The xenotransplantation of organs from hematoendothelial-disabled complemented pigs to primates will determine whether the substitution of merely the endothelial and hematopoietic compartments will be enough to enable successful pig-to-primate transplantation. If this is the case, this model would be of immense value as each and every vascularized organ could be retrieved from a single pig for xenotransplantation. On the contrary, if the substitution of more cell types is necessary to avoid transplant rejection, CRISPR/Cas9 gene targeting on zygotes could be used to ablate an additional gene, along with ETV2 [37], to also hamper, for example, the parenchymal cell development of an organ of interest.
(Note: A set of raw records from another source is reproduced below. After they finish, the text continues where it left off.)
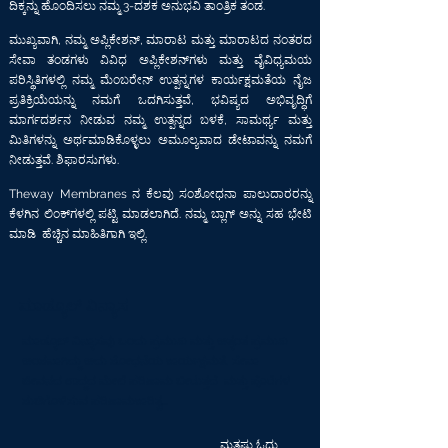
ದಿಕ್ಕನ್ನು ಹೊಂದಿಸಲು ನಮ್ಮ 3-ದಶಕ ಅನುಭವಿ ತಾಂತ್ರಿಕ ತಂಡ.
ಮುಖ್ಯವಾಗಿ, ನಮ್ಮ ಅಪ್ಲಿಕೇಶನ್, ಮಾರಾಟ ಮತ್ತು ಮಾರಾಟದ ನಂತರದ
ಸೇವಾ ತಂಡಗಳು ವಿವಿಧ ಅಪ್ಲಿಕೇಶನ್‌ಗಳು ಮತ್ತು ವೈವಿಧ್ಯಮಯ
ಪರಿಸ್ಥಿತಿಗಳಲ್ಲಿ ನಮ್ಮ ಮೆಂಬರೇನ್ ಉತ್ಪನ್ನಗಳ ಕಾರ್ಯಕ್ಷಮತೆಯ ನೈಜ
ಪ್ರತಿಕ್ರಿಯೆಯನ್ನು ನಮಗೆ ಒದಗಿಸುತ್ತವೆ, ಭವಿಷ್ಯದ ಅಭಿವೃದ್ಧಿಗೆ
ಮಾರ್ಗದರ್ಶನ ನೀಡುವ ನಮ್ಮ ಉತ್ಪನ್ನದ ಬಳಕೆ, ಸಾಮರ್ಥ್ಯ ಮತ್ತು
ಮಿತಿಗಳನ್ನು ಅರ್ಥಮಾಡಿಕೊಳ್ಳಲು ಅಮೂಲ್ಯವಾದ ಡೇಟಾವನ್ನು ನಮಗೆ
ನೀಡುತ್ತವೆ. ಶಿಫಾರಸುಗಳು.
Theway Membranes ನ ಕೆಲವು ಸಂಶೋಧನಾ ಪಾಲುದಾರರನ್ನು
ಕೆಳಗಿನ ಲಿಂಕ್‌ಗಳಲ್ಲಿ ಪಟ್ಟಿ ಮಾಡಲಾಗಿದೆ. ನಮ್ಮ ಬ್ಲಾಗ್ ಅನ್ನು ಸಹ ಭೇಟಿ
ಮಾಡಿ
ಹೆಚ್ಚಿನ ಮಾಹಿತಿಗಾಗಿ ಇಲ್ಲಿ.
ಮಾಡ್ಯೂಲ್ ವಿನ್ಯಾಸ
ಮಾಡ್ಯೂಲ್ ವಿನ್ಯಾಸವು ಒಂದು ಪ್ರಮುಖ ಮತ್ತು ಅತ್ಯಂತ ಪ್ರಮುಖ
ಅಂಶವಾಗಿದ್ದು ಅದು ಶೋಧನೆಯ ಕಾರ್ಯಕ್ಷಮತೆ, ಸೇವಾ
ಜೀವನದ ಉದ್ದದ ಮೇಲೆ ಪರಿಣಾಮ ಬೀರುತ್ತದೆ ಮತ್ತು ಪೊರೆಗಳ
ಶುಚಿಗೊಳಿಸುವ ಪರಿಣಾಮಕಾರಿತ್ವ...
ಮತ್ತಷ್ಟು ಓದು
A similar endeavor was undertaken by Matsunari et al., who generated a combined pancreas–endothelium-disabled (PDX1 and KDR KO) pig model [6]. In this case, however, pig fibroblasts were genetically modified with CRISPR/Cas9 in vitro, and SCNT was subsequently carried out to obtain mutated embryos. The advantage of this approach is that, as gene editing is performed on cultured cells, it is possible to select clones with the appropriate gene modification, therefore selecting biallelic site-specific mutations while avoiding mosaicism. Nonetheless, SCNT requires higher technical specialization than CRISPR/Cas9 microinjection, and its efficiency is remarkably lower [10]. In addition, developed pigs often present health complications associated with the process of SCNT and occasionally suffer from sudden death [11,12]. Therefore, the zygote injection of CRISPR/Cas9 is an attractive alternative to SCNT in the production of gene-edited animals as it is more accessible and efficient.

5. Conclusions

In summary, we designed effective gRNAs and optimized their concentration and combination to produce genetically modified porcine embryos via zygote microinjection of the CRISPR/Cas9 system. The results of this study demonstrate that CRISPR/Cas9 zygote editing is a simpler and more efficient process to produce ETV2 KOs compared to the in vitro gene editing of fibroblasts followed by an SCNT double-step procedure [9]. The large-scale application of this protocol could significantly improve the potential of pig ETV2 KO embryos as a platform for blastocyst complementation experimentation for the generation of humanized organs in pigs.